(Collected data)
━━━━
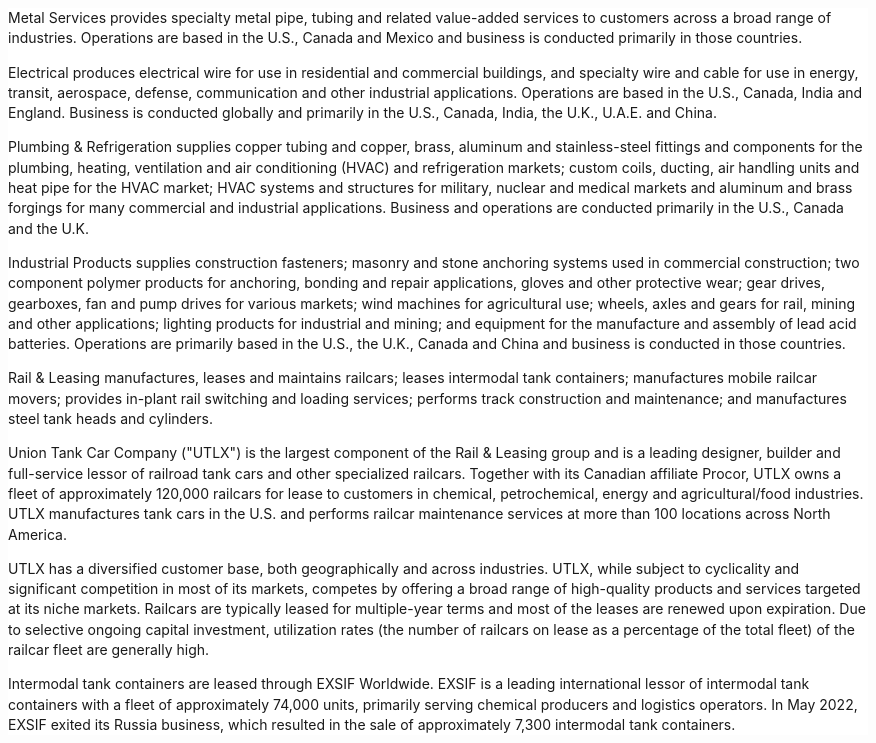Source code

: Metal Services provides specialty metal pipe, tubing and related value-added
services to customers across a broad range of industries. Operations are based
in the U.S., Canada and Mexico and business is conducted primarily in those
countries.

Electrical produces electrical wire for use in residential and commercial
buildings, and specialty wire and cable for use in energy, transit, aerospace,
defense, communication and other industrial applications. Operations are based
in the U.S., Canada, India and England. Business is conducted globally and
primarily in the U.S., Canada, India, the U.K., U.A.E. and China.

Plumbing & Refrigeration supplies copper tubing and copper, brass, aluminum
and stainless-steel fittings and components for the plumbing, heating,
ventilation and air conditioning (HVAC) and refrigeration markets; custom
coils, ducting, air handling units and heat pipe for the HVAC market; HVAC
systems and structures for military, nuclear and medical markets and aluminum
and brass forgings for many commercial and industrial applications. Business
and operations are conducted primarily in the U.S., Canada and the U.K.

Industrial Products supplies construction fasteners; masonry and stone
anchoring systems used in commercial construction; two component polymer
products for anchoring, bonding and repair applications, gloves and other
protective wear; gear drives, gearboxes, fan and pump drives for various
markets; wind machines for agricultural use; wheels, axles and gears for rail,
mining and other applications; lighting products for industrial and mining;
and equipment for the manufacture and assembly of lead acid batteries.
Operations are primarily based in the U.S., the U.K., Canada and China and
business is conducted in those countries.

Rail & Leasing manufactures, leases and maintains railcars; leases intermodal
tank containers; manufactures mobile railcar movers; provides in-plant rail
switching and loading services; performs track construction and maintenance;
and manufactures steel tank heads and cylinders.

Union Tank Car Company ("UTLX") is the largest component of the Rail & Leasing
group and is a leading designer, builder and full-service lessor of railroad
tank cars and other specialized railcars. Together with its Canadian affiliate
Procor, UTLX owns a fleet of approximately 120,000 railcars for lease to
customers in chemical, petrochemical, energy and agricultural/food industries.
UTLX manufactures tank cars in the U.S. and performs railcar maintenance
services at more than 100 locations across North America.

UTLX has a diversified customer base, both geographically and across
industries. UTLX, while subject to cyclicality and significant competition in
most of its markets, competes by offering a broad range of high-quality
products and services targeted at its niche markets. Railcars are typically
leased for multiple-year terms and most of the leases are renewed upon
expiration. Due to selective ongoing capital investment, utilization rates
(the number of railcars on lease as a percentage of the total fleet) of the
railcar fleet are generally high.

Intermodal tank containers are leased through EXSIF Worldwide. EXSIF is a
leading international lessor of intermodal tank containers with a fleet of
approximately 74,000 units, primarily serving chemical producers and logistics
operators. In May 2022, EXSIF exited its Russia business, which resulted in
the sale of approximately 7,300 intermodal tank containers.
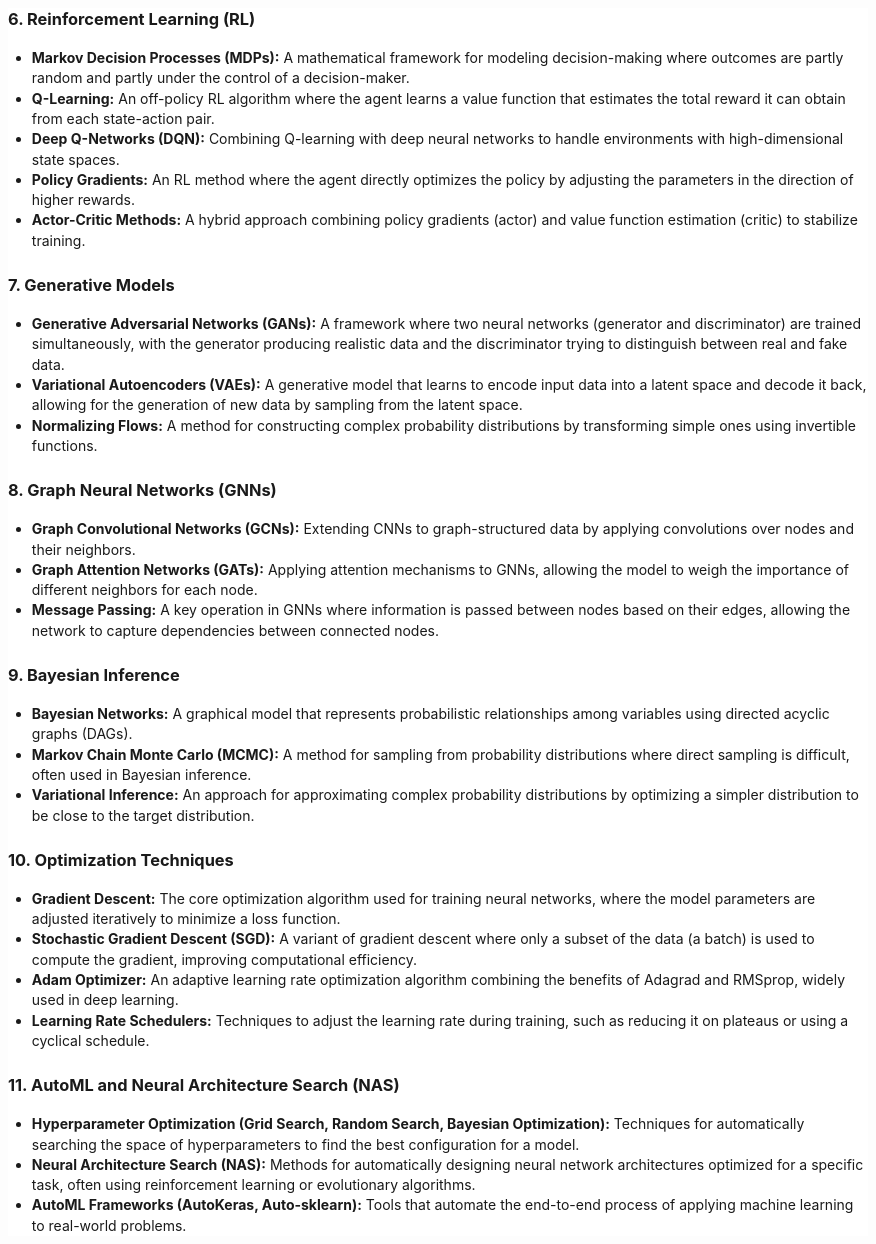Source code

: ### 6. **Reinforcement Learning (RL)**
   - **Markov Decision Processes (MDPs):** A mathematical framework for modeling decision-making where outcomes are partly random and partly under the control of a decision-maker.
   - **Q-Learning:** An off-policy RL algorithm where the agent learns a value function that estimates the total reward it can obtain from each state-action pair.
   - **Deep Q-Networks (DQN):** Combining Q-learning with deep neural networks to handle environments with high-dimensional state spaces.
   - **Policy Gradients:** An RL method where the agent directly optimizes the policy by adjusting the parameters in the direction of higher rewards.
   - **Actor-Critic Methods:** A hybrid approach combining policy gradients (actor) and value function estimation (critic) to stabilize training.

### 7. **Generative Models**
   - **Generative Adversarial Networks (GANs):** A framework where two neural networks (generator and discriminator) are trained simultaneously, with the generator producing realistic data and the discriminator trying to distinguish between real and fake data.
   - **Variational Autoencoders (VAEs):** A generative model that learns to encode input data into a latent space and decode it back, allowing for the generation of new data by sampling from the latent space.
   - **Normalizing Flows:** A method for constructing complex probability distributions by transforming simple ones using invertible functions.

### 8. **Graph Neural Networks (GNNs)**
   - **Graph Convolutional Networks (GCNs):** Extending CNNs to graph-structured data by applying convolutions over nodes and their neighbors.
   - **Graph Attention Networks (GATs):** Applying attention mechanisms to GNNs, allowing the model to weigh the importance of different neighbors for each node.
   - **Message Passing:** A key operation in GNNs where information is passed between nodes based on their edges, allowing the network to capture dependencies between connected nodes.

### 9. **Bayesian Inference**
   - **Bayesian Networks:** A graphical model that represents probabilistic relationships among variables using directed acyclic graphs (DAGs).
   - **Markov Chain Monte Carlo (MCMC):** A method for sampling from probability distributions where direct sampling is difficult, often used in Bayesian inference.
   - **Variational Inference:** An approach for approximating complex probability distributions by optimizing a simpler distribution to be close to the target distribution.

### 10. **Optimization Techniques**
   - **Gradient Descent:** The core optimization algorithm used for training neural networks, where the model parameters are adjusted iteratively to minimize a loss function.
   - **Stochastic Gradient Descent (SGD):** A variant of gradient descent where only a subset of the data (a batch) is used to compute the gradient, improving computational efficiency.
   - **Adam Optimizer:** An adaptive learning rate optimization algorithm combining the benefits of Adagrad and RMSprop, widely used in deep learning.
   - **Learning Rate Schedulers:** Techniques to adjust the learning rate during training, such as reducing it on plateaus or using a cyclical schedule.

### 11. **AutoML and Neural Architecture Search (NAS)**
   - **Hyperparameter Optimization (Grid Search, Random Search, Bayesian Optimization):** Techniques for automatically searching the space of hyperparameters to find the best configuration for a model.
   - **Neural Architecture Search (NAS):** Methods for automatically designing neural network architectures optimized for a specific task, often using reinforcement learning or evolutionary algorithms.
   - **AutoML Frameworks (AutoKeras, Auto-sklearn):** Tools that automate the end-to-end process of applying machine learning to real-world problems.

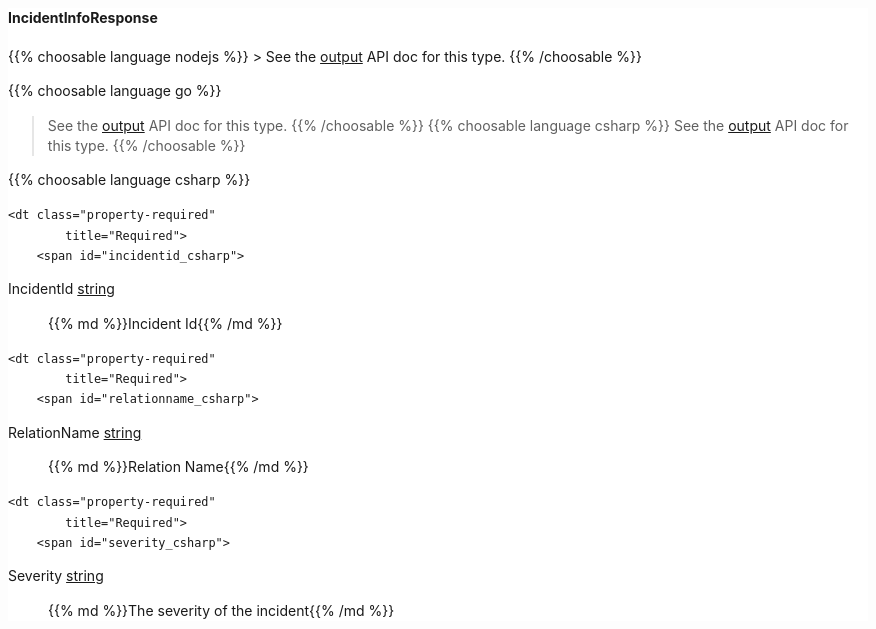 



<h4 id="incidentinforesponse">Incident<wbr>Info<wbr>Response</h4>
{{% choosable language nodejs %}}
> See the   <a href="/docs/reference/pkg/nodejs/pulumi/azure-nextgen/types/output/#IncidentInfoResponse">output</a> API doc for this type.
{{% /choosable %}}

{{% choosable language go %}}
> See the   <a href="https://pkg.go.dev/github.com/pulumi/pulumi-azure-nextgen/sdk/go/azure/securityinsights?tab=doc#IncidentInfoResponseOutput">output</a> API doc for this type.
{{% /choosable %}}
{{% choosable language csharp %}}
> See the   <a href="/docs/reference/pkg/dotnet/Pulumi.AzureNextGen/Pulumi.AzureNextGen.SecurityInsights.Outputs.IncidentInfoResponse.html">output</a> API doc for this type.
{{% /choosable %}}




{{% choosable language csharp %}}
<dl class="resources-properties">

    <dt class="property-required"
            title="Required">
        <span id="incidentid_csharp">
<a href="#incidentid_csharp" style="color: inherit; text-decoration: inherit;">Incident<wbr>Id</a>
</span> 
        <span class="property-indicator"></span>
        <span class="property-type"><a href="https://docs.microsoft.com/en-us/dotnet/csharp/language-reference/builtin-types/built-in-types">string</a></span>
    </dt>
    <dd>{{% md %}}Incident Id{{% /md %}}</dd>

    <dt class="property-required"
            title="Required">
        <span id="relationname_csharp">
<a href="#relationname_csharp" style="color: inherit; text-decoration: inherit;">Relation<wbr>Name</a>
</span> 
        <span class="property-indicator"></span>
        <span class="property-type"><a href="https://docs.microsoft.com/en-us/dotnet/csharp/language-reference/builtin-types/built-in-types">string</a></span>
    </dt>
    <dd>{{% md %}}Relation Name{{% /md %}}</dd>

    <dt class="property-required"
            title="Required">
        <span id="severity_csharp">
<a href="#severity_csharp" style="color: inherit; text-decoration: inherit;">Severity</a>
</span> 
        <span class="property-indicator"></span>
        <span class="property-type"><a href="https://docs.microsoft.com/en-us/dotnet/csharp/language-reference/builtin-types/built-in-types">string</a></span>
    </dt>
    <dd>{{% md %}}The severity of the incident{{% /md %}}</dd>
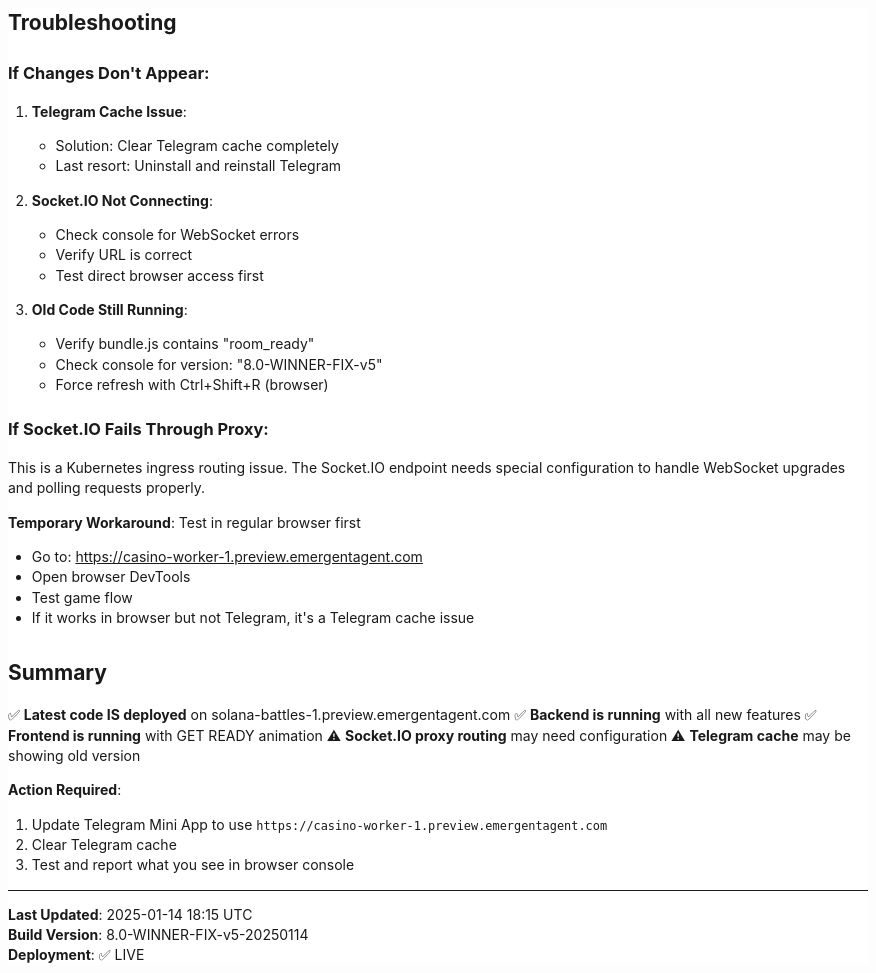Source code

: ## Troubleshooting

### If Changes Don't Appear:

1. **Telegram Cache Issue**:
   - Solution: Clear Telegram cache completely
   - Last resort: Uninstall and reinstall Telegram

2. **Socket.IO Not Connecting**:
   - Check console for WebSocket errors
   - Verify URL is correct
   - Test direct browser access first

3. **Old Code Still Running**:
   - Verify bundle.js contains "room_ready"
   - Check console for version: "8.0-WINNER-FIX-v5"
   - Force refresh with Ctrl+Shift+R (browser)

### If Socket.IO Fails Through Proxy:

This is a Kubernetes ingress routing issue. The Socket.IO endpoint needs special configuration to handle WebSocket upgrades and polling requests properly.

**Temporary Workaround**: Test in regular browser first
- Go to: https://casino-worker-1.preview.emergentagent.com
- Open browser DevTools
- Test game flow
- If it works in browser but not Telegram, it's a Telegram cache issue

## Summary

✅ **Latest code IS deployed** on solana-battles-1.preview.emergentagent.com
✅ **Backend is running** with all new features
✅ **Frontend is running** with GET READY animation
⚠️ **Socket.IO proxy routing** may need configuration
⚠️ **Telegram cache** may be showing old version

**Action Required**: 
1. Update Telegram Mini App to use `https://casino-worker-1.preview.emergentagent.com`
2. Clear Telegram cache
3. Test and report what you see in browser console

---

**Last Updated**: 2025-01-14 18:15 UTC  
**Build Version**: 8.0-WINNER-FIX-v5-20250114  
**Deployment**: ✅ LIVE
━━━━
Update the stretch from the line containing "### 10. **Optimization Techniques**" through the line containing "- **Stochastic Gradient" by replacing "loss function" with "cost function", leaving everything else unchanged, and give only those lines.

Task result:
### 10. **Optimization Techniques**
   - **Gradient Descent:** The core optimization algorithm used for training neural networks, where the model parameters are adjusted iteratively to minimize a cost function.
   - **Stochastic Gradient Descent (SGD):** A variant of gradient descent where only a subset of the data (a batch) is used to compute the gradient, improving computational efficiency.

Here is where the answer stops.